The order to evacuate Leningrad's treasures was issued by the city's executive committee on June 22, 1941. The Nazis had invaded the Soviet Union at 4:00 that morning, and it was calculated that they would reach Leningrad within weeks. Collections from the city's museums and palaces had to be saved. Scott-Clark and Levy movingly describe the curators packing around the clock under Kuchumov's command, leaning over the crates until their noses began to bleed. On June 30, 1941, Kuchumov set out for Siberia along with 17 train cars of precious objects, leaving the legendary Amber Room behind.
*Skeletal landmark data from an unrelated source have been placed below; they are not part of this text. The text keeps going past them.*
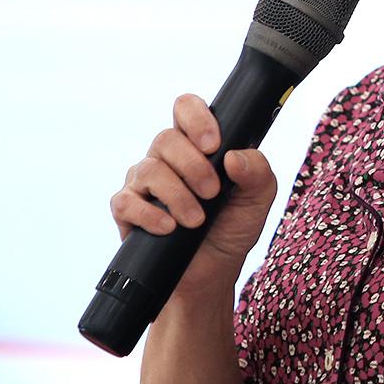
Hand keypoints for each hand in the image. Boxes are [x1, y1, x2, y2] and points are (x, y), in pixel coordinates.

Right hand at [109, 94, 276, 285]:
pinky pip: (126, 202)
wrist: (211, 275)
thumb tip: (233, 157)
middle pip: (166, 138)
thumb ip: (257, 173)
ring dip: (177, 195)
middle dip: (194, 166)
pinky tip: (168, 227)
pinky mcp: (127, 211)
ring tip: (196, 221)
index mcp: (196, 146)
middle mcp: (166, 159)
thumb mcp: (257, 201)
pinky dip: (149, 215)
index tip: (214, 145)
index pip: (186, 109)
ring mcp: (143, 183)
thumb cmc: (231, 229)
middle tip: (213, 193)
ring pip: (149, 169)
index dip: (196, 118)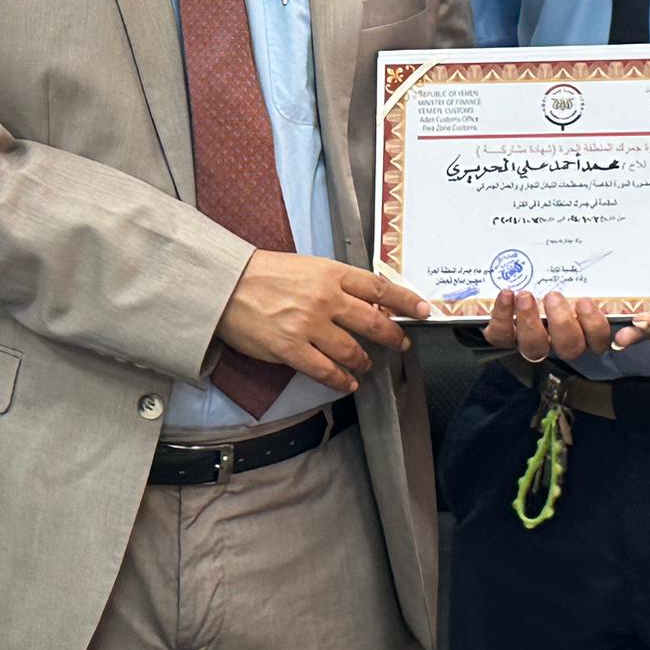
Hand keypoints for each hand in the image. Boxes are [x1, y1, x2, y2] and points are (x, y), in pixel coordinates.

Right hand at [220, 251, 414, 393]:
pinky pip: (326, 370)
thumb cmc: (264, 273)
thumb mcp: (308, 267)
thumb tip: (368, 301)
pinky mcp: (291, 349)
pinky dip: (341, 379)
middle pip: (373, 322)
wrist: (225, 285)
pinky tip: (347, 382)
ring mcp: (309, 326)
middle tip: (401, 343)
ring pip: (352, 351)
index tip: (423, 310)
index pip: (379, 288)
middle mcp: (325, 299)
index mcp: (331, 274)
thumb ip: (337, 283)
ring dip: (365, 361)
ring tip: (367, 364)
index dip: (406, 301)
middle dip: (393, 336)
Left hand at [481, 288, 614, 362]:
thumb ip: (611, 295)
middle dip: (561, 322)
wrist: (517, 280)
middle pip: (569, 347)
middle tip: (554, 296)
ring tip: (525, 296)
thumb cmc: (556, 281)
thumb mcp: (586, 280)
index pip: (599, 340)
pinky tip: (506, 294)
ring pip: (534, 346)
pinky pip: (501, 336)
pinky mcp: (503, 337)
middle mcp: (559, 341)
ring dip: (530, 321)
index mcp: (583, 330)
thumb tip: (632, 314)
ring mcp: (531, 341)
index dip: (596, 328)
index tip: (585, 301)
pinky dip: (502, 315)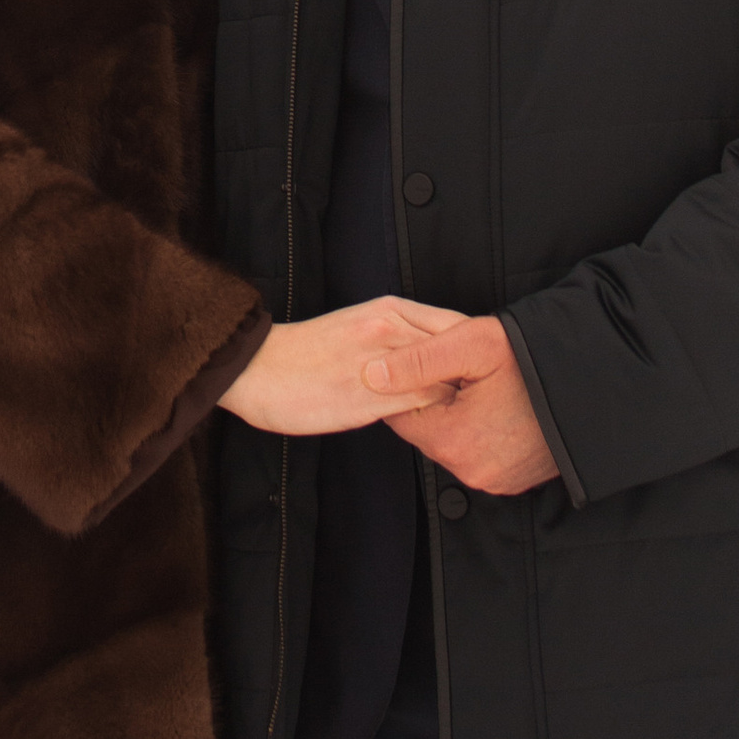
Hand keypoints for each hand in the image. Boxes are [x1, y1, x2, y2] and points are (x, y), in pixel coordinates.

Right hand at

Having deemed the panels too fragile to move, the curator had covered the walls with sheets of gauze and cotton padding, then redecorated the room with coarse hessian strips.

However, hopes that the Germans would think it just another empty room proved short-lived. Almost immediately after arriving on Sept. 17, a unit skilled in the looting of art removed the panels from the walls and took them to the Koenigsberg Castle in East Prussia, where they vanished for good when the city fell to the Red Army in April 1945. The Amber Room became one of the greatest unsolved mysteries of World War II, and was consistently pointed to by successive Soviet regimes (as well as at the Nuremberg trials) as a symbol of national loss. Its value is estimated at $250 million.

Scott-Clark and Levy's dogged detective work draws on 12 crates of new Russian files, including many letters and diaries; more than 18,000 pages of East German Stasi material that recently surfaced in Berlin; and interviews with more than 100 eyewitnesses in Germany and Russia. All their research led them to the conclusion that, while the Nazis did loot the Amber Room in 1941, the Red Army accidentally destroyed it after the fall of Koenigsberg four years later.

If the authors' conclusions are correct, they constitute a severe embarrassment for the Russian government, which is currently lobbying to have its own debts to the former East Germany dropped on the grounds that Germany owes Russia far more. The Russians are also holding out on returning to Germany an unknown number of art objects, including the Trojan gold now at the Pushkin Museum of Fine Arts, and 346 drawings from the Bremen Kunsthalle. Meanwhile, on May 31, 2003, Russian President Vladimir Putin inaugurated a reconstructed Amber Room in the Catherine Palace, built with a total of $6 million apiece from Germany and Russia.

In the midst of unravelling the truth, Scott-Clark and Levy intersperse their efforts with informative pages on the history of amber, revealing insights into the deviant megalomania of the KGB and Stasi, and descriptions of the frustrating bureaucracy that persists in Russia's libraries and archives. This rounds out the corners of the story they tell, though the haphazard organization makes for a repetitive, and often tedious, read.

Scott-Clark and Levy go further than ever before in describing the Soviet Union's cover-up of the probable true fate of the Amber Room; however, they do not prove their argument incontrovertibly, and treasure hunters will continue their search. Even if their proof were undeniable, it seems more than likely the Russians would find a way of putting the Germans to blame. For, as Mikhail Piotrovsky, director of the State Hermitage Museum, said when asked about the book's conclusions, "Most importantly, the destruction of the Amber Room during the Second World War is the fault of the people who started the war."

Nina Lobanov-Rostovsky is a freelance writer and lecturer living in London.